WHAT THE TASK REQUIRES: Locate each line in the records containing "Left". Copy it.

PROVIDED INFORMATION:
--- START ---

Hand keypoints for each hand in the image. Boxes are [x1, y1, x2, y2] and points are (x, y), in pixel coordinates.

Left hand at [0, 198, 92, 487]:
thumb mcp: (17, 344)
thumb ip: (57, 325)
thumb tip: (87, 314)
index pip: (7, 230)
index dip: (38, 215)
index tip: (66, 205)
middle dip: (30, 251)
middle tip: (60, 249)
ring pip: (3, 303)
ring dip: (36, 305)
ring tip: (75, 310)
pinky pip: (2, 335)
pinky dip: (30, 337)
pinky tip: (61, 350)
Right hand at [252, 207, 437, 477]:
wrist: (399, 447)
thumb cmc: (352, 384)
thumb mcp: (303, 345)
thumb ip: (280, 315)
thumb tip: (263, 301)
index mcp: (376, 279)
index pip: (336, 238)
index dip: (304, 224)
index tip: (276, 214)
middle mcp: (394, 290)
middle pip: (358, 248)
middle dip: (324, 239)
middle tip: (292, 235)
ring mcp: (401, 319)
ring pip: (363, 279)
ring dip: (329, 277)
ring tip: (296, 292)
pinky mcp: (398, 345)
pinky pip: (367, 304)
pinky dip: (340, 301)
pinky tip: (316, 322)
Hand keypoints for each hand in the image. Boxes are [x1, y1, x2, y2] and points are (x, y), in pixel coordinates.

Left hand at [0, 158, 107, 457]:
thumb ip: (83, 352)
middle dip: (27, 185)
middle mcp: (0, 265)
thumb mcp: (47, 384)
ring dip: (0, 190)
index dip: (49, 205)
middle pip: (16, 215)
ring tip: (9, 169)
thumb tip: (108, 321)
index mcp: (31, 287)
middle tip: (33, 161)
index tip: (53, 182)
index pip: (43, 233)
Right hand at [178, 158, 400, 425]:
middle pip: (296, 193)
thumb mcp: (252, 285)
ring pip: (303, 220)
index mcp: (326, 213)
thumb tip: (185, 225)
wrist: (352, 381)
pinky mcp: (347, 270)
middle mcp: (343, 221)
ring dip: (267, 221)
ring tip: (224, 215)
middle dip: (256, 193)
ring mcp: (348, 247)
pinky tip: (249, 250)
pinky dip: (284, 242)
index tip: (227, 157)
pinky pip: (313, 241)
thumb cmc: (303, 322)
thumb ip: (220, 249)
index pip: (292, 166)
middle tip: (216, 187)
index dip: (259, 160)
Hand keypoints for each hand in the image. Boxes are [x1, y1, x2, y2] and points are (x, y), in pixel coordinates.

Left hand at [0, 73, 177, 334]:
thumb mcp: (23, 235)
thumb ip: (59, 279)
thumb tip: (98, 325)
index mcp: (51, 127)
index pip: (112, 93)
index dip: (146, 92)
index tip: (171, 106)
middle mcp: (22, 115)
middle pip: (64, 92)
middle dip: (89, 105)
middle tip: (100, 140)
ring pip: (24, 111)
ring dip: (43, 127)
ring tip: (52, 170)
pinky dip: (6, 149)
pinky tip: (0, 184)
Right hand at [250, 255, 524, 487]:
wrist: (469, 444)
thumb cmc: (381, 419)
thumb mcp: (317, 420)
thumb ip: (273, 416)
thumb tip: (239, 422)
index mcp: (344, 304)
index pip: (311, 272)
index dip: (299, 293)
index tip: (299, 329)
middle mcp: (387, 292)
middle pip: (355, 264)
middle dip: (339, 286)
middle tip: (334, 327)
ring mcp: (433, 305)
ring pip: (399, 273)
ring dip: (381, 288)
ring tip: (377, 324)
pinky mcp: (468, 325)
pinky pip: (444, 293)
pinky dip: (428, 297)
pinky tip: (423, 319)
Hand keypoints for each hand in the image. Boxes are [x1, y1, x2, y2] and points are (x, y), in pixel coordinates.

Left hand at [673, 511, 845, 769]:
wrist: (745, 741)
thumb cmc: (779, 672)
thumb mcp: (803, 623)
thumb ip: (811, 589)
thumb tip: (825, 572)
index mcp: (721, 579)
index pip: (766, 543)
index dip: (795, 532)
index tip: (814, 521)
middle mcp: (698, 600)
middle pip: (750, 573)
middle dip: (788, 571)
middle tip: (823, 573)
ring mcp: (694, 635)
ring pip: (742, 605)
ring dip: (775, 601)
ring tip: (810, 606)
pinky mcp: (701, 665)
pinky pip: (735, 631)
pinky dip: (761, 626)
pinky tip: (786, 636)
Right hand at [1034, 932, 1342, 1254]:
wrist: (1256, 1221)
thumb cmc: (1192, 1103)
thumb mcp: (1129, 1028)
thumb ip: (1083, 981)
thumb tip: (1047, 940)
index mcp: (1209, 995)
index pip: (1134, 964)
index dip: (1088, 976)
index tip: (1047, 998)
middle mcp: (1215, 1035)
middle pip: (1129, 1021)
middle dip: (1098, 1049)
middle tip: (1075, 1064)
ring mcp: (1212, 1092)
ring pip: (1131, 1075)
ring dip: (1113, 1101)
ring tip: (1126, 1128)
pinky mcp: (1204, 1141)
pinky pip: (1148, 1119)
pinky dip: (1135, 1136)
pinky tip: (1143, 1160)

--- END ---

RESPONSE TO THE TASK:
Left hand at [0, 198, 92, 487]:
Left hand at [0, 158, 107, 457]:
Left hand at [0, 73, 177, 334]:
Left hand at [673, 511, 845, 769]:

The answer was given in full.